# Task item
Your answer is the line containing "X022150Y017650D03*" plus every line after it through the end of the records, printed exactly and free of pictures.

Plain-text engineering files
================
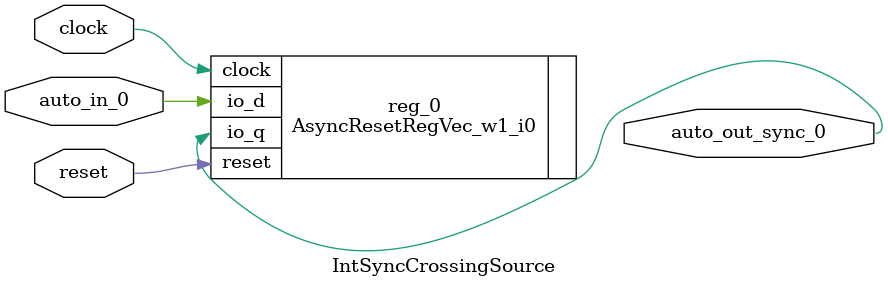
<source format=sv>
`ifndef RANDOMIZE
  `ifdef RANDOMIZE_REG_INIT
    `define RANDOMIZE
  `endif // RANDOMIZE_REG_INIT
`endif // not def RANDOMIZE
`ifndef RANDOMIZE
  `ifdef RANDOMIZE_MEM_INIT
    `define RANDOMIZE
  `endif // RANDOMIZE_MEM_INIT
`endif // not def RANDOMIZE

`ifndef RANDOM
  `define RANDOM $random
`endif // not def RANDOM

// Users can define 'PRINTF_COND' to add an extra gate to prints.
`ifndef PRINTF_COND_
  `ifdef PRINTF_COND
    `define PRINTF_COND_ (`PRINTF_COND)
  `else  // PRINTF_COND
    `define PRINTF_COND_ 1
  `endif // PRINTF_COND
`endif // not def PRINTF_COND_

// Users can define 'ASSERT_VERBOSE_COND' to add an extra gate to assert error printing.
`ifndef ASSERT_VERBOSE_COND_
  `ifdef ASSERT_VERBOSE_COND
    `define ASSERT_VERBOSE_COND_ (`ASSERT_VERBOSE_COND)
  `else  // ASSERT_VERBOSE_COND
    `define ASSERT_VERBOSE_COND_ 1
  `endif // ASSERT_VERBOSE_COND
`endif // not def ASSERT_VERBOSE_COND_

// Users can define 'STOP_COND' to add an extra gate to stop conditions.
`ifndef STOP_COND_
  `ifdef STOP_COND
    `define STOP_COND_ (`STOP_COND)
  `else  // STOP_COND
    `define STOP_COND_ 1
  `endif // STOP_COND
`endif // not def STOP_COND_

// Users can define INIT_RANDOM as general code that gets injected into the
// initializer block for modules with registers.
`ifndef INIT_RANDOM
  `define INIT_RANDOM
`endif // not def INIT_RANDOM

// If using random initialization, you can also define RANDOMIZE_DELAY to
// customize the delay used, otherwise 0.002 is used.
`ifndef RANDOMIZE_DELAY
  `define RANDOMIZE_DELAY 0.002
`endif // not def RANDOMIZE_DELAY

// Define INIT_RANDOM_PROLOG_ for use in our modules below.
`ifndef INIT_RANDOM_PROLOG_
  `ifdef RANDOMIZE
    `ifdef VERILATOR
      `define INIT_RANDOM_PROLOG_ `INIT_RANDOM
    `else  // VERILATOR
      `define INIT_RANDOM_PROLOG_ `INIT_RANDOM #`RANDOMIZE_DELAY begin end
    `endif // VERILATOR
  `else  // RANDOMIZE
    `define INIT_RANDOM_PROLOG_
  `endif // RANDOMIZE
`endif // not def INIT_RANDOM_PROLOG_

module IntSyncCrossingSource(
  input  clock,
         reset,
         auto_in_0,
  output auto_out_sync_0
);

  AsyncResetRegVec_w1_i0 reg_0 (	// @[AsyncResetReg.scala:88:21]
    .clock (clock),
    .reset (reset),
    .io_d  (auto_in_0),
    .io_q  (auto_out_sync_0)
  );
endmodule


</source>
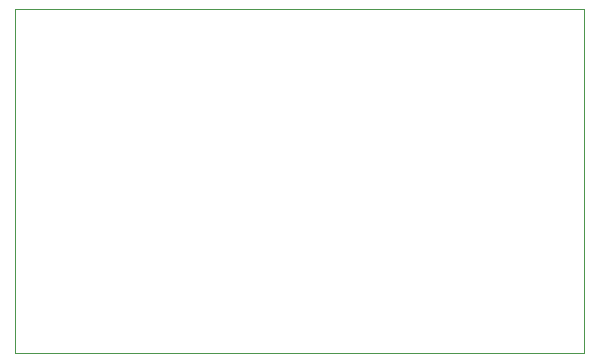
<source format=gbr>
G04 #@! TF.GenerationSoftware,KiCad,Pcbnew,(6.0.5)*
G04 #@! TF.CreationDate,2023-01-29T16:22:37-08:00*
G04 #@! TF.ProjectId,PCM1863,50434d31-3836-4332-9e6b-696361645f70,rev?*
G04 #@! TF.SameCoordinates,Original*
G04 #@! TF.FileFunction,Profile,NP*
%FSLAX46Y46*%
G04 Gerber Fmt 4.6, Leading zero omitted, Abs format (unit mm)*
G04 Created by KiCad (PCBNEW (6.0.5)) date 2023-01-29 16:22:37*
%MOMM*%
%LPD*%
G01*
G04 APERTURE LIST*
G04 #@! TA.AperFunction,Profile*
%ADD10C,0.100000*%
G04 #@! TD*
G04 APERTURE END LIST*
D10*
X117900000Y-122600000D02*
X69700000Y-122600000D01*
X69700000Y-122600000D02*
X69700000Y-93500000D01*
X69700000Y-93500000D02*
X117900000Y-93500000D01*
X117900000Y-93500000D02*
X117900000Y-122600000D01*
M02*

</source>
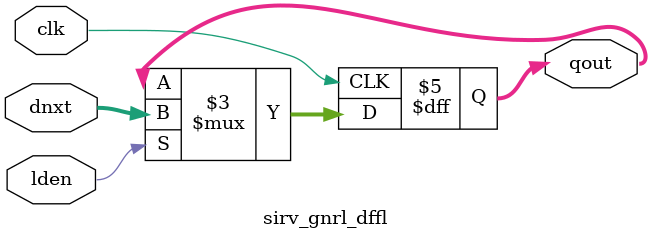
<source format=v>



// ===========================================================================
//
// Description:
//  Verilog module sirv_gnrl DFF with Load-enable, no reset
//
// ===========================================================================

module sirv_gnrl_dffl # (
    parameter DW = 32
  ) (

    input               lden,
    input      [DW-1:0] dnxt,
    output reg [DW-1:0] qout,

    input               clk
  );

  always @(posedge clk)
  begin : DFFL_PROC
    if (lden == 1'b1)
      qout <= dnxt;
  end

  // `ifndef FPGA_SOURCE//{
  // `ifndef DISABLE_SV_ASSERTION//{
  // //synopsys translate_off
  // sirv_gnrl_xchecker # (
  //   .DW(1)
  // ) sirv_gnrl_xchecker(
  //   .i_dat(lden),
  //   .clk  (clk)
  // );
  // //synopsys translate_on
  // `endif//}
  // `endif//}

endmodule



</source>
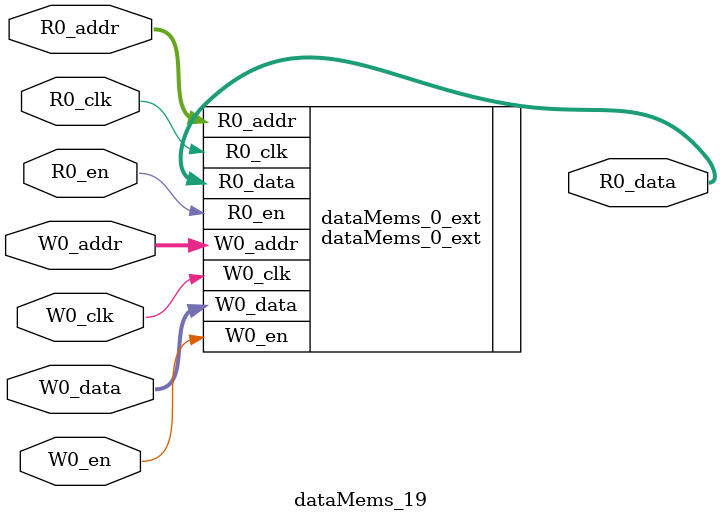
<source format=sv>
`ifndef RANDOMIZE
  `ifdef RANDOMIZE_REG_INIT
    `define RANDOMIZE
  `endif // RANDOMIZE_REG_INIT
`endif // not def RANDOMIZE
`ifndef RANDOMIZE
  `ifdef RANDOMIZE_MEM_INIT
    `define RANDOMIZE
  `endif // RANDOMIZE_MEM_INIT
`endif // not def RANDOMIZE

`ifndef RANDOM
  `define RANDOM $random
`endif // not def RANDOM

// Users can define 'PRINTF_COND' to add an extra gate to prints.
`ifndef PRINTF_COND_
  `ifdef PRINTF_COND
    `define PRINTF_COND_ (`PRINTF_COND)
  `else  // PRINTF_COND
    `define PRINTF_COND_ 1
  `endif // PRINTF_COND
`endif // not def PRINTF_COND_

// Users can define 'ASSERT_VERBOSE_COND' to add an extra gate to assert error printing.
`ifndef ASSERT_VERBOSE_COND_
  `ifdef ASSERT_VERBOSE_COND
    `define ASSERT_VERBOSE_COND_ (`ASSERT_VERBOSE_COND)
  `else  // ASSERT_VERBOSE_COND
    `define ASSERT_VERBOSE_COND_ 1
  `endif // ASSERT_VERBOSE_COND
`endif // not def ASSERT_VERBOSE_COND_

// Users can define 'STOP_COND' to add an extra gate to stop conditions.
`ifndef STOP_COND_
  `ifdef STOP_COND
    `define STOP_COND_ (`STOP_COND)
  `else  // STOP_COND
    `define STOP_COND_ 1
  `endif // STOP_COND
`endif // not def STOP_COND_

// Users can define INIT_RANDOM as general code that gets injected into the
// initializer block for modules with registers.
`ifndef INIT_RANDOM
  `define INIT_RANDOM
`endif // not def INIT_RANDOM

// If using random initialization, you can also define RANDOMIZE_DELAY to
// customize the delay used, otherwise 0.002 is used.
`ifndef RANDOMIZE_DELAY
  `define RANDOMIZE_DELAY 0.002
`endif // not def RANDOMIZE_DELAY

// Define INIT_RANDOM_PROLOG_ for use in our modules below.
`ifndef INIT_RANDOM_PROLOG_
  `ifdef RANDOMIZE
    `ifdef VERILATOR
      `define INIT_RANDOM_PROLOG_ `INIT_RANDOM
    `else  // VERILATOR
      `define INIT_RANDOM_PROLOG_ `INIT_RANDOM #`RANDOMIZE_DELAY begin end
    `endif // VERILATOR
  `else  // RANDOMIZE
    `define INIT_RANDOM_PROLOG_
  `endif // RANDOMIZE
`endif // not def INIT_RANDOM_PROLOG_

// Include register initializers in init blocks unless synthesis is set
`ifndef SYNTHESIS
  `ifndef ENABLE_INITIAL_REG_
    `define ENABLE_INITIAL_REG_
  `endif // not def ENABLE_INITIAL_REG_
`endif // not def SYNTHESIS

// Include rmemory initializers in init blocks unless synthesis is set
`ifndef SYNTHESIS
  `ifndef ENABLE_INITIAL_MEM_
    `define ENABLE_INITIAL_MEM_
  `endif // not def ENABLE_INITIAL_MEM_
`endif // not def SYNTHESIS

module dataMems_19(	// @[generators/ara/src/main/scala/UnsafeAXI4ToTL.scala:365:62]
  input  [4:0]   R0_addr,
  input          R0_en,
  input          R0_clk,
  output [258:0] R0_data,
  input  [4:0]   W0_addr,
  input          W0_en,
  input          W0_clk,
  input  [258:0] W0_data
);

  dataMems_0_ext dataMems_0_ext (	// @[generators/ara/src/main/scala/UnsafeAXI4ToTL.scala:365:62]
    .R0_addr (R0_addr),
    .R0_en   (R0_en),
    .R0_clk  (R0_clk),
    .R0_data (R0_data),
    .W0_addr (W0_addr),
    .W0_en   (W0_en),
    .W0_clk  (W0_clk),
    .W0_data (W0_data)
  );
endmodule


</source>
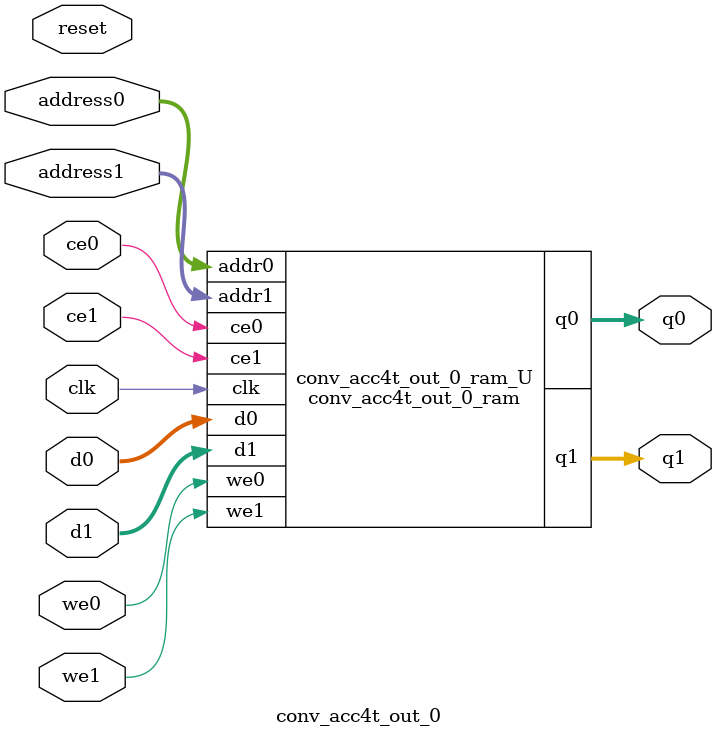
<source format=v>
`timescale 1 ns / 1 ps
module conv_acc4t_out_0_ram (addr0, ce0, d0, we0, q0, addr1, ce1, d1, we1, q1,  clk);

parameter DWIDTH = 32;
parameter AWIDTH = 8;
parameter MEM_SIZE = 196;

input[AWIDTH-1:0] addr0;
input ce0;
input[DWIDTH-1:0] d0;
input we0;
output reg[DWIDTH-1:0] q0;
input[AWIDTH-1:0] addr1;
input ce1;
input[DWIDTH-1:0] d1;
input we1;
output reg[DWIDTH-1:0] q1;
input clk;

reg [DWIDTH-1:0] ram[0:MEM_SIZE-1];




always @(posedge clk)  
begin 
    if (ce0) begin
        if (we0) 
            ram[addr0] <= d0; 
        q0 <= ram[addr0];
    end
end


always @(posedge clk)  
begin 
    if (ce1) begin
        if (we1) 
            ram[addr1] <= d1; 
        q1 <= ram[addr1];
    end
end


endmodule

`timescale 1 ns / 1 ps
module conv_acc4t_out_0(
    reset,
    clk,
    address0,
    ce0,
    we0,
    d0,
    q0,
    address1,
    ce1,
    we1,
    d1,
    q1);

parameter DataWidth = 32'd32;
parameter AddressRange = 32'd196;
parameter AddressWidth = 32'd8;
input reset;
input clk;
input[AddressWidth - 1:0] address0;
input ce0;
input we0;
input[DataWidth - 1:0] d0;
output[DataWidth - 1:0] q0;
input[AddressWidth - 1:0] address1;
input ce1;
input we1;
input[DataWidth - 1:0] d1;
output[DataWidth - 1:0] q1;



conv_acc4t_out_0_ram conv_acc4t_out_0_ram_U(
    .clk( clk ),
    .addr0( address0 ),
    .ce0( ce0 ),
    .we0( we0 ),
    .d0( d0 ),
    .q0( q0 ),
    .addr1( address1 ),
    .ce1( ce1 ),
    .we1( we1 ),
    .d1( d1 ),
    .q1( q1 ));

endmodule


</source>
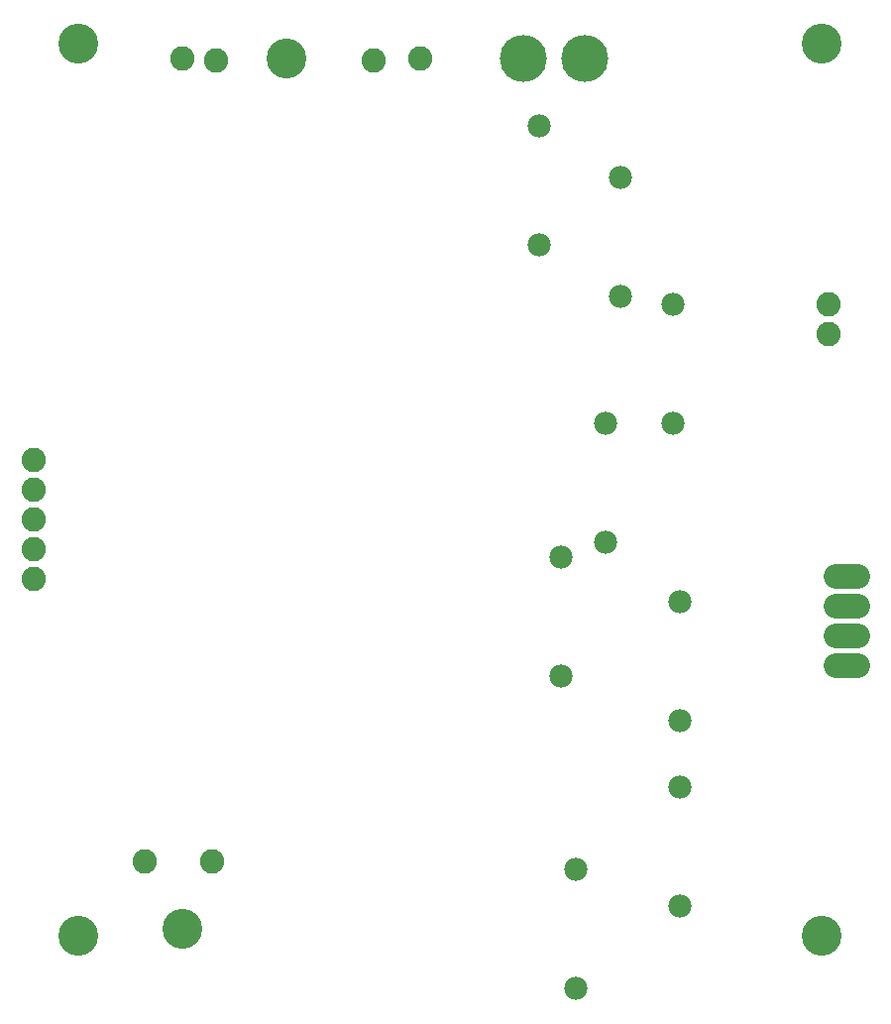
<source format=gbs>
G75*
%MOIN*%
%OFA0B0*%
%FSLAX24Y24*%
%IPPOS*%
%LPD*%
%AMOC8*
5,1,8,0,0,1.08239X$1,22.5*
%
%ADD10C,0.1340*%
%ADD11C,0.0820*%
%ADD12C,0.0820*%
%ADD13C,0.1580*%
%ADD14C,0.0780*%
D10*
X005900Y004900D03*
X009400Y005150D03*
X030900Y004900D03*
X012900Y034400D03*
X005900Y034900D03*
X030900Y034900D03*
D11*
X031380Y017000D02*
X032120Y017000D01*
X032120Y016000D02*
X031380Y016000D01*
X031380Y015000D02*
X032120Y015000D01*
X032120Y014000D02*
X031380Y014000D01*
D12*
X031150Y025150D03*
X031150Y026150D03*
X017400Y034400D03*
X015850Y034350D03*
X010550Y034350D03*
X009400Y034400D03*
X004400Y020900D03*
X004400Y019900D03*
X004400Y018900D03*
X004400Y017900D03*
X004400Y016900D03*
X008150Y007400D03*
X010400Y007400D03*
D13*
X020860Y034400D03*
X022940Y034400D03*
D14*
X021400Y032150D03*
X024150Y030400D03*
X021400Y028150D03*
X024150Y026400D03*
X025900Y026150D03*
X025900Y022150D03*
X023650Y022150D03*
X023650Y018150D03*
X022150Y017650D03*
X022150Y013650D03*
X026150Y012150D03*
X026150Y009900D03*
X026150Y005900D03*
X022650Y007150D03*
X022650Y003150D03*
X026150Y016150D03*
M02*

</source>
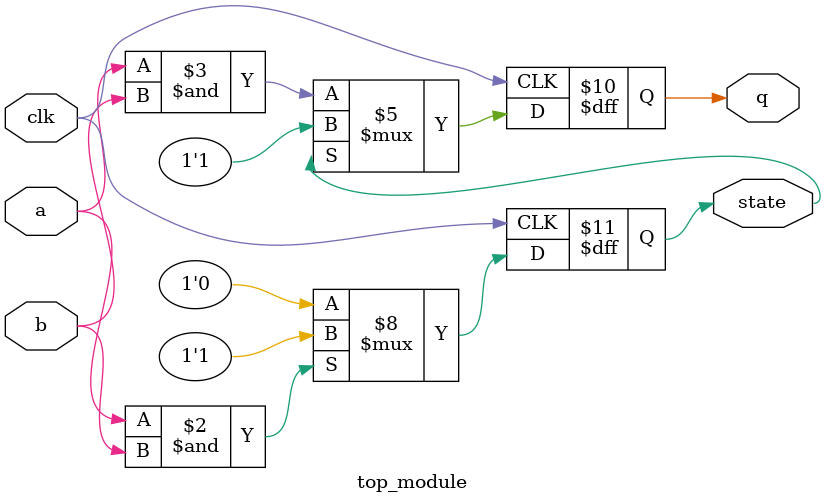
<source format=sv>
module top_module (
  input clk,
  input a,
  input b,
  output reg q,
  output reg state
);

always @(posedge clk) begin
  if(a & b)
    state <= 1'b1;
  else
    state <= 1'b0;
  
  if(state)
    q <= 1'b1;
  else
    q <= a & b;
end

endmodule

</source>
================
# Task solution
X022150Y017650D03*
X022150Y013650D03*
X026150Y012150D03*
X026150Y009900D03*
X026150Y005900D03*
X022650Y007150D03*
X022650Y003150D03*
X026150Y016150D03*
M02*

</source>
<source format=sv>
module top_module (
  input clk,
  input a,
  input b,
  output reg q,
  output reg state
);

always @(posedge clk) begin
  if(a & b)
    state <= 1'b1;
  else
    state <= 1'b0;
  
  if(state)
    q <= 1'b1;
  else
    q <= a & b;
end

endmodule

</source>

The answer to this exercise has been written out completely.